• **Fragment tekstu**
- - - -

Data: 2002-11-29 21:14:47
Temat: Re: większość vs mniejszość
Od: maggie <m...@w...pl>
Pokaż wszystkie nagłówki
Amnesiac (amnesiac_wawa@_zero_spamu_poczta.onet.pl) wrote:
> Chodzi właśnie o to podłoże,
> poza które wyjść się nie da.
> Proces kształtowania się tego "podłoża" jest bardzo skomplikowany i
> właściwie nigdy całkowicie nie jest uświadomiony.
/cut/
> przyznając im rację! Zauważ, że zarówno moje przywiąznie do
> "różowego", jak i późniejsza "niechęć" do tego samego koloru,
> powstały w wyniku takich czy innych relacji interpersonalnych. Jeśli
> z nowym przekonaniem dobrze się czuję, to nie widzę powodów, by
> szukać dziury w całym i kwestionować jego autentyczność.
a, to sie zgadzam. z koncepcja tego podloza powstajacego na bazie relacji
interpersonalnych. czyli tak naprawde dochodzimy do nierozerwalnych
zwiazkow jednostki ze spoleczenstwem, w ktorym zyje.
czy zatem indywidualnosc jednostki roniez ksztaltowana jest w jakims
stopniu przez innych?
>>i jeszcze jedno - a co z nonkonformistami? oni formuluja wylacznie
>>indywidualne sady. a przynajmniej aspiruja do takich;)

- - - -

• **Zbiór danych**

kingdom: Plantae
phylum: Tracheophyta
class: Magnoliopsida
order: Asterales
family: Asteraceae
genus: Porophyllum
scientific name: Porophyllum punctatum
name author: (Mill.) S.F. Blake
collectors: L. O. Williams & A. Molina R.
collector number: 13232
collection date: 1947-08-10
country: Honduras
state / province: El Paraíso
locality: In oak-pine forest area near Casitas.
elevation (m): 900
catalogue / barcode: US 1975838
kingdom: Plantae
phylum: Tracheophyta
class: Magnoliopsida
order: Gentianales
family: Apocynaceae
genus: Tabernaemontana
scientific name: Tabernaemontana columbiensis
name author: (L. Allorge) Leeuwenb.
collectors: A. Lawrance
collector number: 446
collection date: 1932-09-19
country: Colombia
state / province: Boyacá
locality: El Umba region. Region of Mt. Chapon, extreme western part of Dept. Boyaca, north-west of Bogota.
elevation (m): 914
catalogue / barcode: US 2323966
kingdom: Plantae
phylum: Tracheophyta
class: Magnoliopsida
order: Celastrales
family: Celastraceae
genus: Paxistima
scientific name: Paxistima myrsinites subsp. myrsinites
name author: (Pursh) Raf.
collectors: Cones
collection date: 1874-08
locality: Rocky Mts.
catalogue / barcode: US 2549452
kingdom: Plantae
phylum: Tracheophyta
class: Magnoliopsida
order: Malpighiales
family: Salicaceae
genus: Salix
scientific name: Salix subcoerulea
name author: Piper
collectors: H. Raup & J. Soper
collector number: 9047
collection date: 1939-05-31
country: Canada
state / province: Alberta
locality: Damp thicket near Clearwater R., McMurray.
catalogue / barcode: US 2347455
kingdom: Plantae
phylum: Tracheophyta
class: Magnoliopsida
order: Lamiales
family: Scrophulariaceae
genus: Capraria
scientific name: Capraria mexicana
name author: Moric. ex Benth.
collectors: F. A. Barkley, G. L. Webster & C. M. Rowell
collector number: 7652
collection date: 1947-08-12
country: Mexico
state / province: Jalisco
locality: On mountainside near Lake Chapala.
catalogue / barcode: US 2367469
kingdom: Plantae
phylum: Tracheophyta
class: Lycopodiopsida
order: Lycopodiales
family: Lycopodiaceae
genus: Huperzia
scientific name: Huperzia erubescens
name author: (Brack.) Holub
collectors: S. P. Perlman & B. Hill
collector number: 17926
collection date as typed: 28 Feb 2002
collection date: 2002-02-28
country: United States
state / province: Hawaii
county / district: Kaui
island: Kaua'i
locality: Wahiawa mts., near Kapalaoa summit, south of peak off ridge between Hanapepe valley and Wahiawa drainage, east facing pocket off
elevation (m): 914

- - - -

• **Zadania**
a. W wyniku czego, według cytowanej części wpisu o większości i mniejszości, powstały zarówno przywiązanie do „różowego”, jak i późniejsza niechęć do tego koloru?
b. Przeredaguj krócej akapit wpisu o większości i mniejszości zaczynający się od słów „a, to sie zgadzam”, zachowując jego główne myśli.
c. Dopisz dalszy ciąg wpisu o większości i mniejszości, zaczynając po ostatnim pokazanym zdaniu.
Dane pochodzą z innego źródła niż wpis.

• **Oczekiwane odpowiedzi**
a. W wyniku takich czy innych relacji interpersonalnych.

b. Zgadzam się z koncepcją podłoża powstającego na bazie relacji interpersonalnych, co prowadzi do nierozerwalnych związków jednostki ze społeczeństwem, w którym żyje. Czy więc również indywidualność jednostki jest w jakimś stopniu kształtowana przez innych?

c.
> Nonkonformiści są z reguły nie mniej uzależnieni od innych niż
> konformiści. Patrzą się na inne osoby i starają się robić *inaczej*.
w praktyce - racja. chyba nie znam 'orawdziwego' nonkonformisty. tez mam
takie wrazenie, ze to jest raczej w wiekszosci przypadkow robienie na
przekor dla idei bycia innym.
ale teoretycznie powinno byc troche inaczej i wtedy moze by sie te czysto
indywidualne sady mialy szanse pojawic? tak sobie gdybam.
> Zmiana na poziomie uznawanych autorytetów: do wczoraj sugerowałem się
> opinią Jadzi, a od dzisiaj Basi. :-))
juz rozumiem. czyli znow wracamy do oddzialywania innych na nasze sady,
ktorego nie da sie uniknac.
hmm.. chyba jednak wole wierzyc, ze jednostka pomimo oczywistego silnego
wplywu spolecznego ma rozniez indywidualne opinie:)
pozdrawiam:)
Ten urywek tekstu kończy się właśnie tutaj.